This Monday (October 18) is the Feast of St. Luke. I’ve always loved St. Luke, in part because Luke’s gospel combines the aesthetic beauty and the concern for social justice that I think the Church reflects at its best. While Luke’s is the most polished Greek prose and his Gospel provides the texts for the famous canticles so often sun at Morning and Evening Prayer, the Benedictus and the Magnificat and the Nunc dimittis, Luke’s is also the Gospel in which Jesus most clearly advocates for the poor and the marginalized.
Tradition holds that St. Luke was, among other things, a physician. So the Old Testament given in the lectionary for St. Luke’s Day is as follows:
Honor physicians for their services,
Sirach 38
for the Lord created them;
for their gift of healing comes from the Most High,
and they are rewarded by the king.
The skill of physicians makes them distinguished,
and in the presence of the great they are admired.
The Lord created medicines out of the earth,
and the sensible will not despise them.
And he gave skill to human beings
that he might be glorified in his marvelous works
By them the physician heals and takes away pain;
the pharmacist makes a mixture from them…
My child, when you are ill, do not delay,
but pray to the Lord, and he will heal you.
Give up your faults and direct your hands rightly,
and cleanse your heart from all sin.
Then give the physician his place, for the Lord created him;
do not let him leave you, for you need him.
Ben Sira, the author of this text, wrote around 180 BCE, in a world in which the practice of medicine was a radically different thing. To put it mildly, they weren’t exactly manufacturing mRNA vaccines in Hasmonean Judea. But even then, Ben Sira put forward this remarkably-apt summary of the appropriate relationship between faith in God and trust in your physician: “Pray to the Lord… Then give the physician his place.” God created medicines; let the pharmacist mix them, and the physician wield them!

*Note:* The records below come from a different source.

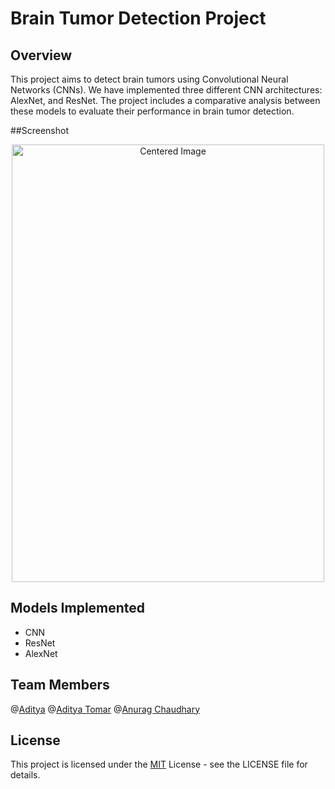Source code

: 
# Brain Tumor Detection Project

## Overview
This project aims to detect brain tumors using Convolutional Neural Networks (CNNs). We have implemented three different CNN architectures: AlexNet, and ResNet. The project includes a comparative analysis between these models to evaluate their performance in brain tumor detection.
                        
##Screenshot
<div style="text-align: center;">
  <img src="https://github.com/CodeX-Addy/Brain_Tumor_Detection/assets/104416643/5f34b11b-83d8-4405-b9df-48be70ab64af" alt="Centered Image" height = 700, width = 500>
</div>


## Models Implemented

- CNN
- ResNet
- AlexNet
## Team Members

@[Aditya](https://www.github.com/banzom)     @[Aditya Tomar](https://www.github.com/CodeX-Addy)     @[Anurag Chaudhary](https://www.github.com/anurag1chaudhary)

## License
This project is licensed under the [MIT](https://choosealicense.com/licenses/mit/) License - see the LICENSE file for details.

One of the strangest reversals of the last year has been the treatment of physicians and nurses. The “healthcare heroes” of Spring 2020, honored every night with banging pots and pans, soon became mistrusted messengers, trying their hardest to promote public health practices, and later vaccination, to a public that had grow tired and, in part, skeptical. Article after article tells the story of healthcare workers who are burnt out, unable to believe that some people still won’t take the threat seriously, even after everything they’ve seen. Perhaps the problem is that it’s easier to honor someone for their sacrifice than to honor them by listening to their advice, and making some sacrifices of our own.
So I hope that you pray, once again, this St. Luke’s Day, for all the physicians and nurses and pharmacists, janitors and cafeteria workers and CNA, who are instruments of God’s healing for us. Pray for all those who suffer, of any sickness. Pray, when you are ill, to the Lord—then give the physician her place!